Well, first of all, shopping (hunter/gatherer??) feels empowering. Bringing the new stuff home is satisfying for a minute…and yeah, that minute feels right each time. Another shirt, another coffee mug, another tchotchke item to dust…I’ll make room for it all! But the hunt also brings with it a sense of disappointment or even incompleteness, so the cycle continues. It’s never soul-satisfying.
Have you ever just pondered why these “super stores” have expanded into these WAY massive structures? I walk down the aisles of Costco, Target, Walmart and many others, observing thousands of junk items, all awaiting their new home. We spend and spend, yet it amounts to very little when the purchase isn’t well thought out. Impulsive buying is what marketing is all about. We know you want it, and we have it. So, c’mon, and buy it! And we do.
But the passage in Isaiah 55 is a reminder of what is truly satisfying. The prophet exhorts us to buy what is free! He tells us to stop spending money on what does not satisfy, all along inviting us into what our souls are truly craving, and that is the Lord, Himself. And while spending ourselves with time on Him, we truly find our place of contentment.

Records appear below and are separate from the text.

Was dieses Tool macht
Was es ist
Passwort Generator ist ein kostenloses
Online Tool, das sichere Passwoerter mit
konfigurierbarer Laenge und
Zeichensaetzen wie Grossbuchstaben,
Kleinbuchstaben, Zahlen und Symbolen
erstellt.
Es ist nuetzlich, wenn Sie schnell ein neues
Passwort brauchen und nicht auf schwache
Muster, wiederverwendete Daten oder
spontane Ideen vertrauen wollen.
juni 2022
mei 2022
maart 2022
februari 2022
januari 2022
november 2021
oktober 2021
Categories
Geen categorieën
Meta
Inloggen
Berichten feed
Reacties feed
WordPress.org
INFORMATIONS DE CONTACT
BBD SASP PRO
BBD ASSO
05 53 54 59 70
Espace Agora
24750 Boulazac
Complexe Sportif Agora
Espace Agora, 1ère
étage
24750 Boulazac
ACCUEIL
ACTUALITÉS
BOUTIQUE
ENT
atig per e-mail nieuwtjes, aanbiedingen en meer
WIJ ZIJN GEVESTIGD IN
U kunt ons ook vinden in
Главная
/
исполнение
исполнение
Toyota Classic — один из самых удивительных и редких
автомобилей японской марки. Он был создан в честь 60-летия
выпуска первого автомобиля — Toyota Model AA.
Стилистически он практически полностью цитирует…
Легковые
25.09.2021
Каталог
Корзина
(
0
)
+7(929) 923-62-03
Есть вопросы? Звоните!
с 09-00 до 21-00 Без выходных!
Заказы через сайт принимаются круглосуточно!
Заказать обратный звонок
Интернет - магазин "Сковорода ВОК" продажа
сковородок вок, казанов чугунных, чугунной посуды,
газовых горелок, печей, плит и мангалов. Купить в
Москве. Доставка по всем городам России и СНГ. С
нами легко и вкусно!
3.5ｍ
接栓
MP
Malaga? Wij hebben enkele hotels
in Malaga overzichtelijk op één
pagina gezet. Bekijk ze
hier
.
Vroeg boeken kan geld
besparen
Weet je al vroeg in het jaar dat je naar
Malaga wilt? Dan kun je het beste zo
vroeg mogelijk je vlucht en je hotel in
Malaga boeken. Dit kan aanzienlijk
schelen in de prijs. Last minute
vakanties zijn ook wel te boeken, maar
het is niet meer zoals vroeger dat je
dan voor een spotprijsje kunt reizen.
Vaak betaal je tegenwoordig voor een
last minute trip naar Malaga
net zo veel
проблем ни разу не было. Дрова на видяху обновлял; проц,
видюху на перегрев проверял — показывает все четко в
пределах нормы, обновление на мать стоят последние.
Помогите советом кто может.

So much of what we acquire is of inferior quality. The foods we purchase have little nutrition. Our standards for quality have descended and we’ve settled for less than. But we compensate (or so we think) with massive amounts of counterfeit comforts. What appeals to the eyes rarely ever satisfies the soul. We’ve traded solid craftsmanship for glued particle board, quality materials for skimpy inferior ones, and nutrient-packed foods for empty calories. We’ve come to expect our items to break quickly (Would you like to purchase that extended warranty??), so we trash our stuff too soon, piling even more debris on our packed landfills.
How in the world can we escape this revolving door of compulsive consumerism?
I believe as Kingdom dwellers and seekers, we are wise to “seek first the kingdom of God” because “all these things will be added to you.” Let’s be intentional and think deeply about what we need versus what we want. Ask Holy Spirit to give us discernment to see beyond the marketing ploys and give us self-control, a much needed gift He bestows on His loved ones. And ponder how quality always trumps quantity. A well-made item with heart and skill crafted into it will be treasured more fully than mass produced, rubber-stamped junk items.
We live in a throw-away culture, but let’s not buy the lie that produces so much waste. I don’t know whether I’ll ever get to this place, but I cannot disagree with the writer of 1 Timothy who spoke to the church, encouraging them to be content in what they’ve been given. The verses are well worth repeating here: “Of course, godliness with contentment is great gain. For we brought nothing into the world, so we cannot carry anything out of it. But if we have food and clothing, we will be content with these.” (1 Tim. 6:6-8)
So, little by little I’m purging what is unnecessary and what lacks beauty. Just as I desire quality, depth, and loveliness in my Jesus walk, I desire the same in the material realm. I ain’t taking it with me when I’m gone, so minimizing now sounds like wisdom.